* OBJECTIVE *
Render every line of the listing below as a JSON array of strings, with one string per line and blank lines omitted.
+ + +
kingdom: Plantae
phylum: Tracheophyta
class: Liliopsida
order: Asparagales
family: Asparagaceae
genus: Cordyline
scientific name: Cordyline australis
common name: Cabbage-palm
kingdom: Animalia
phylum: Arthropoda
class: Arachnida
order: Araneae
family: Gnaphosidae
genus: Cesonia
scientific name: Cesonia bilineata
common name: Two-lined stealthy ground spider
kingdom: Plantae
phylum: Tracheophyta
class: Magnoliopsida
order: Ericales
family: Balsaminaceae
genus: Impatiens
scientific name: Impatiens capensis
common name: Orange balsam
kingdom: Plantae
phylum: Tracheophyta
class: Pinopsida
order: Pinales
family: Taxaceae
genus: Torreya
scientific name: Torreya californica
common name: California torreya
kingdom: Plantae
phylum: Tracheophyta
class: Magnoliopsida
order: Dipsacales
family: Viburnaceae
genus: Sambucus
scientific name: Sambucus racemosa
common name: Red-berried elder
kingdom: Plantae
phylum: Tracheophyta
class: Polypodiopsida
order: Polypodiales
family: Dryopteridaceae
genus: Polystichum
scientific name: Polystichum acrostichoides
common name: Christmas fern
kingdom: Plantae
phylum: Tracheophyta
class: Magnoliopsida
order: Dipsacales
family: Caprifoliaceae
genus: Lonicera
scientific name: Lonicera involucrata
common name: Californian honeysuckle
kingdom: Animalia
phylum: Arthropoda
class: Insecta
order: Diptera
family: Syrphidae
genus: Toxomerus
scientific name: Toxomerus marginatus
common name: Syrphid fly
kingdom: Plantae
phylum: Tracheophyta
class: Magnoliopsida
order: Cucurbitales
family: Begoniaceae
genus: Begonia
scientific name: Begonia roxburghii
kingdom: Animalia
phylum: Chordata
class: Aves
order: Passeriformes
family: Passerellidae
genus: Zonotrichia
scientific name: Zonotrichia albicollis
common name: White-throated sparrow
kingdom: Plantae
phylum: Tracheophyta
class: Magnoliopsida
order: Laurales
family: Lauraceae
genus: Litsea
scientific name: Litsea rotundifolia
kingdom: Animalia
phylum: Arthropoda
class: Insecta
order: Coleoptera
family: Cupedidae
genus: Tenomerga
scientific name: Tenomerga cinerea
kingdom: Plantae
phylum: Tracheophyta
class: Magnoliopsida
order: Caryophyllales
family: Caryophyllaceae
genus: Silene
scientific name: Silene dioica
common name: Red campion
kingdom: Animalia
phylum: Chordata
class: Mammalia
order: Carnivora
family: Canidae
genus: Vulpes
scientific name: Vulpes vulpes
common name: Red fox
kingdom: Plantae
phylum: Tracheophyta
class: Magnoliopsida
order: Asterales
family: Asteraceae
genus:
+ + +
* SOLUTION TO THIS EXERCISE *
[
  "kingdom: Plantae",
  "phylum: Tracheophyta",
  "class: Liliopsida",
  "order: Asparagales",
  "family: Asparagaceae",
  "genus: Cordyline",
  "scientific name: Cordyline australis",
  "common name: Cabbage-palm",
  "kingdom: Animalia",
  "phylum: Arthropoda",
  "class: Arachnida",
  "order: Araneae",
  "family: Gnaphosidae",
  "genus: Cesonia",
  "scientific name: Cesonia bilineata",
  "common name: Two-lined stealthy ground spider",
  "kingdom: Plantae",
  "phylum: Tracheophyta",
  "class: Magnoliopsida",
  "order: Ericales",
  "family: Balsaminaceae",
  "genus: Impatiens",
  "scientific name: Impatiens capensis",
  "common name: Orange balsam",
  "kingdom: Plantae",
  "phylum: Tracheophyta",
  "class: Pinopsida",
  "order: Pinales",
  "family: Taxaceae",
  "genus: Torreya",
  "scientific name: Torreya californica",
  "common name: California torreya",
  "kingdom: Plantae",
  "phylum: Tracheophyta",
  "class: Magnoliopsida",
  "order: Dipsacales",
  "family: Viburnaceae",
  "genus: Sambucus",
  "scientific name: Sambucus racemosa",
  "common name: Red-berried elder",
  "kingdom: Plantae",
  "phylum: Tracheophyta",
  "class: Polypodiopsida",
  "order: Polypodiales",
  "family: Dryopteridaceae",
  "genus: Polystichum",
  "scientific name: Polystichum acrostichoides",
  "common name: Christmas fern",
  "kingdom: Plantae",
  "phylum: Tracheophyta",
  "class: Magnoliopsida",
  "order: Dipsacales",
  "family: Caprifoliaceae",
  "genus: Lonicera",
  "scientific name: Lonicera involucrata",
  "common name: Californian honeysuckle",
  "kingdom: Animalia",
  "phylum: Arthropoda",
  "class: Insecta",
  "order: Diptera",
  "family: Syrphidae",
  "genus: Toxomerus",
  "scientific name: Toxomerus marginatus",
  "common name: Syrphid fly",
  "kingdom: Plantae",
  "phylum: Tracheophyta",
  "class: Magnoliopsida",
  "order: Cucurbitales",
  "family: Begoniaceae",
  "genus: Begonia",
  "scientific name: Begonia roxburghii",
  "kingdom: Animalia",
  "phylum: Chordata",
  "class: Aves",
  "order: Passeriformes",
  "family: Passerellidae",
  "genus: Zonotrichia",
  "scientific name: Zonotrichia albicollis",
  "common name: White-throated sparrow",
  "kingdom: Plantae",
  "phylum: Tracheophyta",
  "class: Magnoliopsida",
  "order: Laurales",
  "family: Lauraceae",
  "genus: Litsea",
  "scientific name: Litsea rotundifolia",
  "kingdom: Animalia",
  "phylum: Arthropoda",
  "class: Insecta",
  "order: Coleoptera",
  "family: Cupedidae",
  "genus: Tenomerga",
  "scientific name: Tenomerga cinerea",
  "kingdom: Plantae",
  "phylum: Tracheophyta",
  "class: Magnoliopsida",
  "order: Caryophyllales",
  "family: Caryophyllaceae",
  "genus: Silene",
  "scientific name: Silene dioica",
  "common name: Red campion",
  "kingdom: Animalia",
  "phylum: Chordata",
  "class: Mammalia",
  "order: Carnivora",
  "family: Canidae",
  "genus: Vulpes",
  "scientific name: Vulpes vulpes",
  "common name: Red fox",
  "kingdom: Plantae",
  "phylum: Tracheophyta",
  "class: Magnoliopsida",
  "order: Asterales",
  "family: Asteraceae",
  "genus:"
]